Frage von Schnaupe, 66

Biologie wichtig für Psychologiestudium?

Hallo! Ich komme nach den Sommerferien in die 11. Klasse und hatte Bio abgewählt, weil es nicht gerade mein bestes Fach war... Da ich aber vielleicht später Psychologie studieren will, habe ich mich gefragt, ob ich Bio lieber behalten sollte, weil das Psychologiestudium ja auch viel Biologie enthält... lernt man im Biounterricht in der Schule viel, was man im Psychologiestudium gebrauchen könnte oder kann ich Bio auch weglassen, damit ich leichter einen hohen Abischnitt bekomme, den man ja braucht, um überhaupt erstmal einen Studiumsplatz zu bekommen? Also mit etwas mehr Anstrengung könnte ich in Bio bestimmt auch besser sein, aber ich will es nicht unbedingt behalten^^

Danke schonmal für Antworten! :)

Antwort
von Garriba, 43

Was Du brauchst, ist eine insgesamt sehr gute Abitur-Durchschnittsnote, da Psychologie zu den sehr begehrten Studienfächern gehört (zB an Uni Leipzig eines der meistgewählten Fächer bei Studienanfängern) und einen sehr hohen NC hat. 

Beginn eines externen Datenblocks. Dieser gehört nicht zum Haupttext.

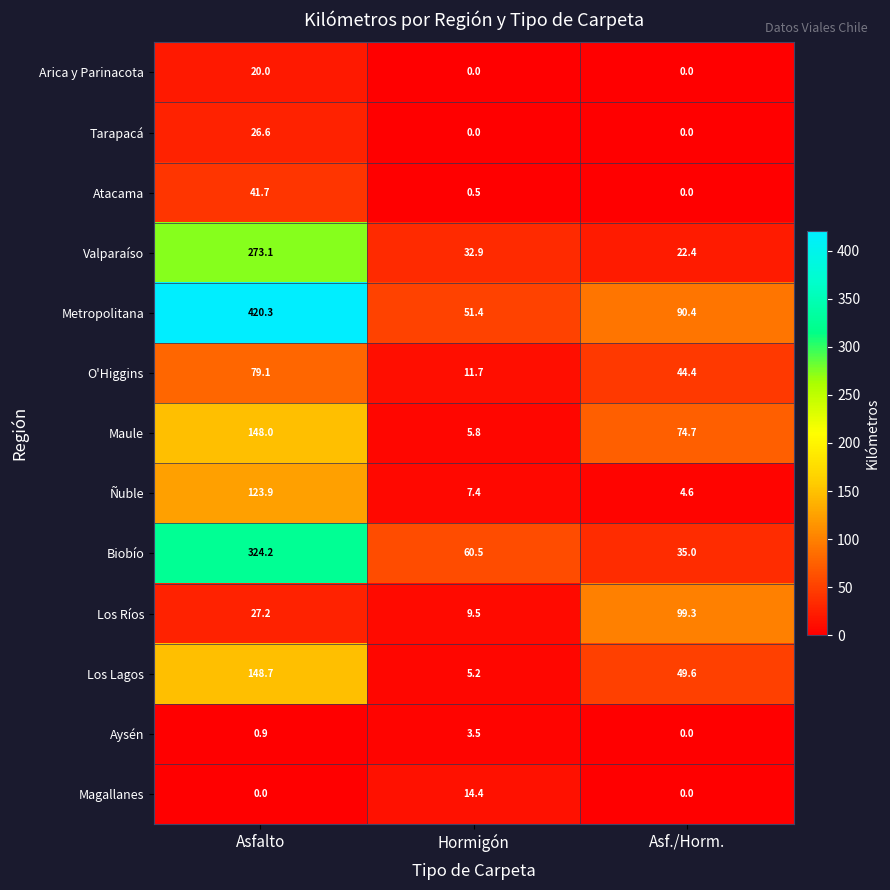

True or false: Tarapacá has a value of 11.7 at Hormigón.

False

Von den Fächern., die Du in der Schule hast, brauchst Du im Grundstudium Psychologie vor allem Mathematik.

Antwort
von schloh80, 19

Das Wichtigste ist die Abidurchschnittsnote. Wenn da andere Fächer mehr Punkte bringen, sind die strategisch zu bevorzugen.

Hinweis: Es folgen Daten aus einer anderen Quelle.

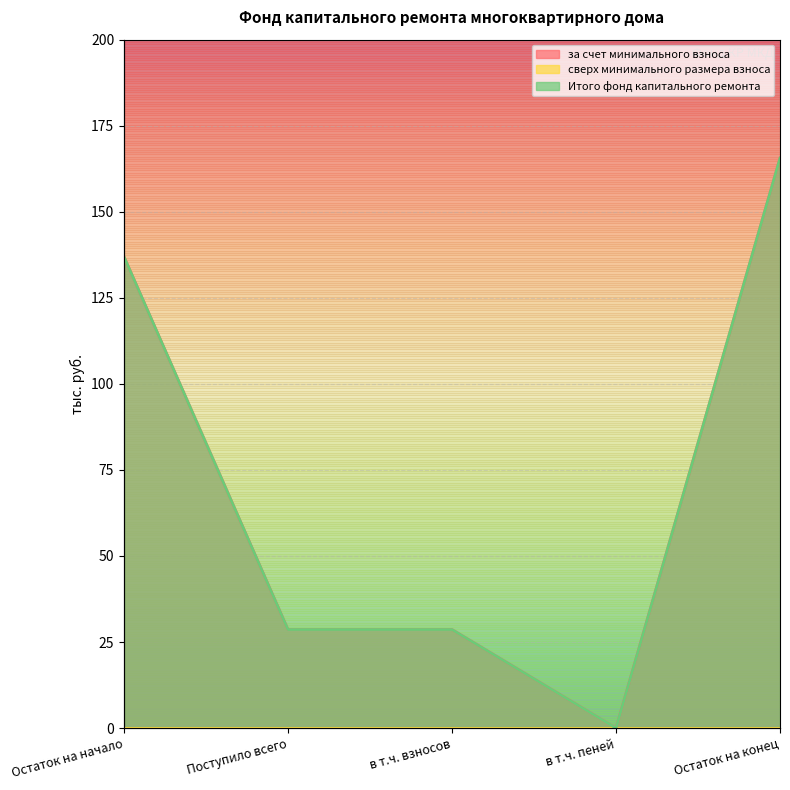

Is the value of Итого фонд капитального ремонта at Остаток на начало greater than the value of за счет минимального взноса at Остаток на начало?

No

Sofern du mit Biologie und generell mit Naturwissenschaften komplett auf dem Kriegsfuß stehst, würde ich mir das mit Psychologie (zumindest an einer staatl. Uni, die vorher auch Diplom angeboten hat) sehr überlegen.

Wenn es aber nur um die Punkte geht, ist das sicher ok. Du musst dann halt mehr arbeiten, da die Oberstufenbiologie m.M. schon hilfreich für das Studium ist.

Antwort
von capi89, 36

Vom Prinzip her ist das egal, die neuropsychologischen Grundlagen werden Die im Studium vermittelt. Ein naturwissenschaftlich-mathematisches Grundverständnis und -Interesse ist da wichtiger.

Kommentar von Schnaupe ,

Ok, danke! Mathe interessiert mich schon, da bin ich auf jeden Fall auch besser als in Bio! Ich überlege jetzt doch Bio weiterzumachen, wenn schon eine NTW, dann eine, die mir beim Studium etwas bringt.

Kommentar von capi89 ,

Die bringen Dir da alle was, auch chemische Kenntnisse sind vorteilhaft. Mach Dir deswegen aber nicht so viele Gedanken...

Antwort
von blechkuebel, 19

Ich studiere Psychologie und hatte in der ganzen Oberstufe keinen Biologieunterricht. Aus Bio kannst Du vor allem alles, was zum Nervensystem erzählt wird, gebrauchen (Neurobiologie). Und dann kann man noch vielleicht die Evolutionstheorie ganz gut gebrauchen. Das war's aber auch schon. Man braucht Bio allerdings nicht unbedingt.

Antwort
von Sanja2, 50

Mach die Fächer die dir leichter fallen, was du an Wissen noch brauchst bekommst du schon im Studium noch, aber den Abischnitt kannst du später nicht mehr nachholen.

Antwort
von Schokogirly, 19

Vorallem Evolution und das menschliche Gehirn ist für das Psychologiestudium sehr wichtig! Wobei es durchaus auch andere Bio-Themen gibt, die einem in der Psychologie ständig unterkommen.

Seh es so: Wenn du jetzt schon fleißig in Bio mitlernst, ersparst du dir während dem Studium schon die ein oder andere Bio-Lernstunde! ;)

Antwort
von Ariestoteles, 66

Ich denke du solltest dich mit Evolution auskennen, das könnte hilfreich im Psychologiestudium sein, aber das kannst du dir auch so beibringen. Also unbedingt behalten muss du Biologie meines Wissens nicht.

Antwort
von Fairy21, 32

Bei psychologie-studieren.de wird ein Fach, welches Biologische-Psychologie heißt, erwähnt.

 Deshalb könnte Biologie schon wichtig sein. 

Des weiteren wird da von einem NC zwischen 1, 3 und 1, 7 gesprochen.